Sixty per cent of diners in the UK admit to having made a complaint in a restaurant, although 44 per cent confess they sometimes shy away from complaining for fear their food may be tampered with, according to online booking platform OpenTable, which conducted the research.
In addition, while seemingly happy to complain themselves, 48 per cent of people admit they feel uncomfortable when other members of their dining party complain.
Diners in Coventry are the biggest grumblers in restaurants, with 76 per cent of people happy to complain. Customers in York were found to be the most laid back, with only 44 per cent of people saying they take issue with serving staff.

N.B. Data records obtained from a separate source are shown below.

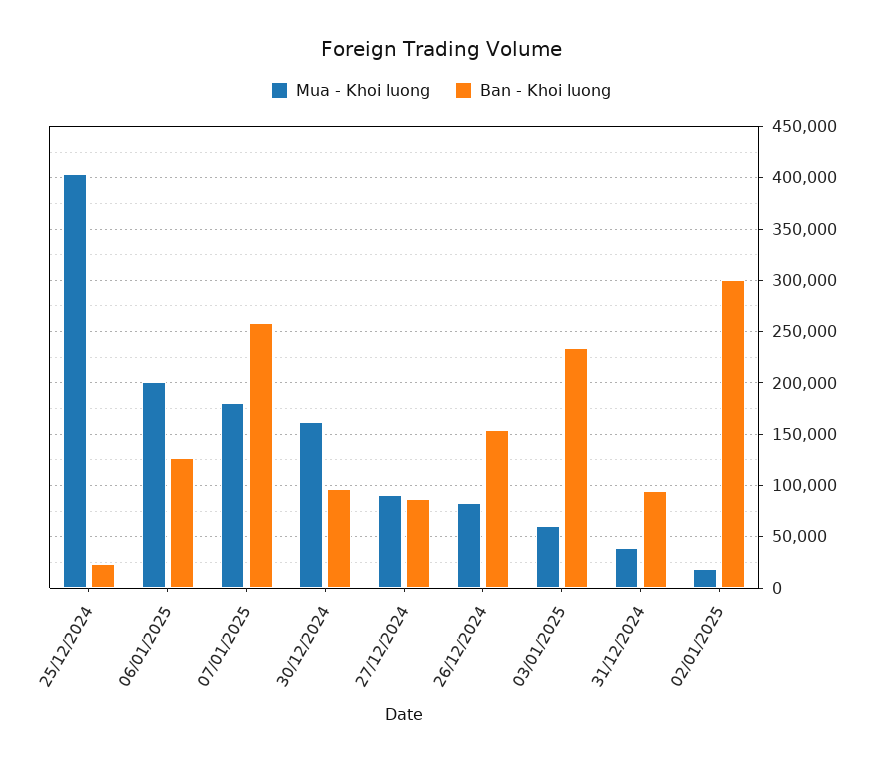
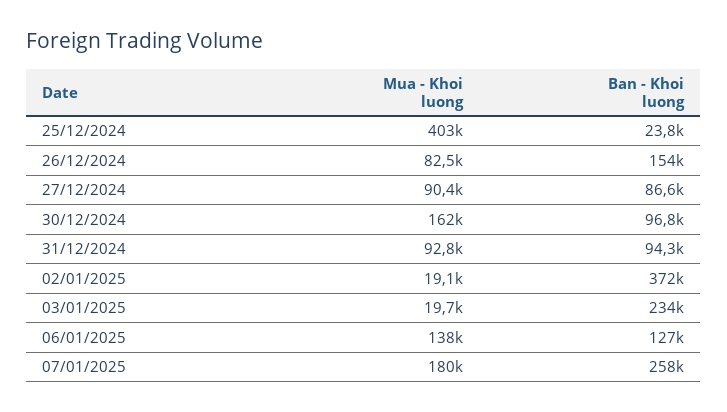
  {
    "Mua - Khoi luong": {
      "25/12/2024": 403000,
-     "06/01/2025": 200000,
+     "06/01/2025": 138000,
      "07/01/2025": 180000,
      "30/12/2024": 162000,
      "27/12/2024": 90400,
      "26/12/2024": 82500,
-     "03/01/2025": 60000,
+     "03/01/2025": 19700,
-     "31/12/2024": 40000,
+     "31/12/2024": 92800,
      "02/01/2025": 19100
    },
    "Ban - Khoi luong": {
      "25/12/2024": 23800,
      "06/01/2025": 127000,
      "07/01/2025": 258000,
      "30/12/2024": 96800,
      "27/12/2024": 86600,
      "26/12/2024": 154000,
      "03/01/2025": 234000,
      "31/12/2024": 94300,
-     "02/01/2025": 300000
+     "02/01/2025": 372000
    }
  }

Staying true to stereotypes, the older generation complain more than younger diners, with 69 per cent of over 55’s admitting they complain, compared with 53 per cent of 18-24 year-olds.
“Our advice to any diners that have feedback on their experience would be to express it at the time to the wait team or management as most incidents can be sorted quickly and to everyone’s satisfaction,” says Adrian Valeriano, vice president, Europe, at OpenTable,
The research also shows that Brits spend on average seven minutes complaining about any bad dining experience – to either the wait staff, family or friends.
Complaints cover a wide and number of topics from music levels to the restaurant layout and noisy neighbours. Some of the more unusual complaints restaurants receive, according to OpenTable, include the ice being too cold, champagne being too fizzy and chips tasting like potatoes.